Must Read: MATLAB Data Types
K-means clustering is a broadly used approach for analysing data clusters. Once you gain command, it is easier to understand and apply and deliver results quickly.
We hope with this article; we could introduce you to this analysis technique. For any queries regarding the K-means algorithm, feel free to comment below.
Further, if this field of study interests you, have a look at our PG Diploma in Machine Learning and AI program which is specially curated for working professionals offering 30+ case studies & assignments, 25+ mentorship sessions from industry experts, 10 Practical Hands-on Capstone Projects, 450+ hours of learning and placement assistance.
What is K Means clustering in machine learning?
This is a popular clustering algorithm used in unsupervised machine learning. K Means algorithm works on the principle of identification of K centroids randomly. From the next step, the algorithm tries to maximize the overall within cluster distance and also minimize the overall between cluster distance. K Means algorithm is an iterative approach. In each iteration, it selects the K Means from the current set of centroids. The algorithm then assigns each observation to the closest K Mean. The distance between two clusters is computed based on the distance between the two closest observations. The Centroid of a cluster is defined as the average of all the observations in the cluster.
What are the limitations of the K Means clustering algorithm?
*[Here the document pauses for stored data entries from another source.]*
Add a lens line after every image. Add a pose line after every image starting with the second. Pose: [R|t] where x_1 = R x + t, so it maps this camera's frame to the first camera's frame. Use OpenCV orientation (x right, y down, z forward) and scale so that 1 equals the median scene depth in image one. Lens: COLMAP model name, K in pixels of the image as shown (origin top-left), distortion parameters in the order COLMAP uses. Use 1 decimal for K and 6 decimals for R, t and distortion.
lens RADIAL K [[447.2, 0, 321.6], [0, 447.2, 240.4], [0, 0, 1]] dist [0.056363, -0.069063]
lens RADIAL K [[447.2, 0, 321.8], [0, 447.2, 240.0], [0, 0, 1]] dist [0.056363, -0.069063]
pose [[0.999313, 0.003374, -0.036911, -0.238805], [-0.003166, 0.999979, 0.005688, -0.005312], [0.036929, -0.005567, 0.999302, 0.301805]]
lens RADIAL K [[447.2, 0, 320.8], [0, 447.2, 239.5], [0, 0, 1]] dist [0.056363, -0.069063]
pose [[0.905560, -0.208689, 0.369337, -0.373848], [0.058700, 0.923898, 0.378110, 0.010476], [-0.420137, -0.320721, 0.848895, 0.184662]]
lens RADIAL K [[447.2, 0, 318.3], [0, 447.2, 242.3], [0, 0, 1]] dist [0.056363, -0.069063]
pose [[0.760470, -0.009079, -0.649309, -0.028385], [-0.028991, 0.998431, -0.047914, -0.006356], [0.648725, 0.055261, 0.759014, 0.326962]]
There are some limitations of K Means that you will want to keep in mind when using it. K Means is not robust to outliers. The K Means algorithm only works well when all of your data points are approximately the same distance from the centroid. If some of your data points are far away from the centroid, this will bias the assignment of other data points to clusters. K Means does not guarantee a unique solution. If you have more than one cluster of points, there is no guarantee that K Means will return the same number of clusters each time the algorithm is run. K Means converges slowly. The algorithm converges very slowly, even on small datasets.
What are the advantages of K Means clustering?
It is effective for both single and multiple dimensions. It is applicable in both two and three dimensions. It is particularly useful in situations where there are many clusters. The clusters are obtained at the mid-point of the data points. A mean value is calculated for each cluster. Each point is divided by the standard deviation and then it is compared to the mean value. The mean value and the standard deviation are calculated for all clusters and points.